TRAVAIL DEMANDÉ>
D'après l'extrait de texte, quelles sont les deux craintes majeures exprimées par de nombreux citoyens au sujet de la réhabilitation de l'institution militaire ?

EXTRAIT DE TEXTE>

Prosper Avril se prononce : La réhabilitation de la force armée, une décision heureuse, mais…

Source Prosper Avril Lieutenant-Général (ret) FAd’H Ancien président de la République  | Le Nouvelliste

En tant que militaire de carrière et ancien président de la République, je salue l’heureuse décision que vient de prendre le président Jovenel Moïse de réhabiliter l’institution militaire haïtienne en conformité avec des prescriptions de la Constitution du pays. Pour ma part, il s’agit d’une démarche lucide, indispensable pour la pérennité de la patrie commune. Cependant, de nos jours, beaucoup de mes concitoyens font encore état de leurs préoccupations concernant cette décision. Ils évoquent généralement, à ce propos, deux craintes majeures: celle d’une résurgence du phénomène des coups d’État militaires qui ont traumatisé le pays dans le passé, et celle de voir réapparaître des cas de violation des droits des citoyens de la part de certains militaires dans l’accomplissement de leurs tâches (Lame koudeta, lame kraze zo).

[Entrées enregistrées]
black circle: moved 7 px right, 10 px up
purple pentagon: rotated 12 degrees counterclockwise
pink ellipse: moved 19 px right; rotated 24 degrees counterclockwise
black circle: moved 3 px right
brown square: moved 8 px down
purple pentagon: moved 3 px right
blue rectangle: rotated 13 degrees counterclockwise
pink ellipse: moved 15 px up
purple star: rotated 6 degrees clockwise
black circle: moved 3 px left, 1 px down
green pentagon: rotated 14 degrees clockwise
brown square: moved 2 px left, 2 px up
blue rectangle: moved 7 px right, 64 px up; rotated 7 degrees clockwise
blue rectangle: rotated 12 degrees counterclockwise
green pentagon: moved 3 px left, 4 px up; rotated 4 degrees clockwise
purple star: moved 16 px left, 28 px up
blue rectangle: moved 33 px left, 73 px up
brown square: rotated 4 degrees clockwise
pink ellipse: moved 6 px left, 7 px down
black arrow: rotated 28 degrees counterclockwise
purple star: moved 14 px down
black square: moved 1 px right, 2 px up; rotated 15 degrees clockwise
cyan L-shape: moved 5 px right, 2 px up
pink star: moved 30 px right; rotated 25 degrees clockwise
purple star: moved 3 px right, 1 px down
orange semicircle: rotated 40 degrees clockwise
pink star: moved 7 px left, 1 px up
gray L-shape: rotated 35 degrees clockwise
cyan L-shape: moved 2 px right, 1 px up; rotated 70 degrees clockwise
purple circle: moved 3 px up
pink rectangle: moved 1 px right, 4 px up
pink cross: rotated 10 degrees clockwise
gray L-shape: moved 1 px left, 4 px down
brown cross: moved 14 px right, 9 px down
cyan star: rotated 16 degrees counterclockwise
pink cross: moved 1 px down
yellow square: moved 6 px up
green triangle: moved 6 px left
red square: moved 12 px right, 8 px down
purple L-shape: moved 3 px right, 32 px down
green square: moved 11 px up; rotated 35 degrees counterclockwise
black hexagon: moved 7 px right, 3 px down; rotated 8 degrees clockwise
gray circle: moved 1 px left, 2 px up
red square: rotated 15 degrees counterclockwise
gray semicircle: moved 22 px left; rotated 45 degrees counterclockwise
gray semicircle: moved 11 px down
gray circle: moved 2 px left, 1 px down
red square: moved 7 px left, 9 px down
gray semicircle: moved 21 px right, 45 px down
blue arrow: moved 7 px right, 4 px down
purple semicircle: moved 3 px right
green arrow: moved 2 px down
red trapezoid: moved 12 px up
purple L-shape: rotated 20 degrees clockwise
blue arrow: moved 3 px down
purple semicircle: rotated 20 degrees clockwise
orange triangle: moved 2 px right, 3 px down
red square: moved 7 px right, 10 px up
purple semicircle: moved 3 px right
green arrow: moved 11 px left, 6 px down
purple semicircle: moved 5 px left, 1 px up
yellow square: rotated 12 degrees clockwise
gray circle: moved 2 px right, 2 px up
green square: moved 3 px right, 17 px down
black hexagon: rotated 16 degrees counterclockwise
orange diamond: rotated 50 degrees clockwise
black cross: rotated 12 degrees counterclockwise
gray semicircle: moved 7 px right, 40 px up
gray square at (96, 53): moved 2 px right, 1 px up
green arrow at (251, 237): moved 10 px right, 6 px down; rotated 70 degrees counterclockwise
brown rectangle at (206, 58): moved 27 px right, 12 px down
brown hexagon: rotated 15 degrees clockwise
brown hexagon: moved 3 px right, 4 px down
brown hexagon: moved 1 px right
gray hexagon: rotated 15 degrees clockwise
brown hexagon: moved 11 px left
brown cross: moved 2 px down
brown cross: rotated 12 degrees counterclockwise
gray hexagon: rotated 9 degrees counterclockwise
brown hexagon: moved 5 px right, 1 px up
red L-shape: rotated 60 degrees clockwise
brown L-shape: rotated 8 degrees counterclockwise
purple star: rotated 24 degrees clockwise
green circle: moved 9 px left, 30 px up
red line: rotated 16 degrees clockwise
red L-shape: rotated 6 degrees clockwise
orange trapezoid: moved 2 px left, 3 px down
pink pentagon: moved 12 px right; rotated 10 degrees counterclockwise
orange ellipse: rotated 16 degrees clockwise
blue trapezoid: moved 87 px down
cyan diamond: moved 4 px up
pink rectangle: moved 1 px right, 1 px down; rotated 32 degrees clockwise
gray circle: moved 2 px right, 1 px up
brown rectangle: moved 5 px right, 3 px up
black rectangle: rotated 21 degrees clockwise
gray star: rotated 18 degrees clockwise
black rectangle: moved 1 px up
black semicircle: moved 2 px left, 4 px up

RÉSULTAT ATTENDU>
La résurgence des coups d'État militaires et la réapparition de violations des droits des citoyens par certains militaires dans l'accomplissement de leurs tâches.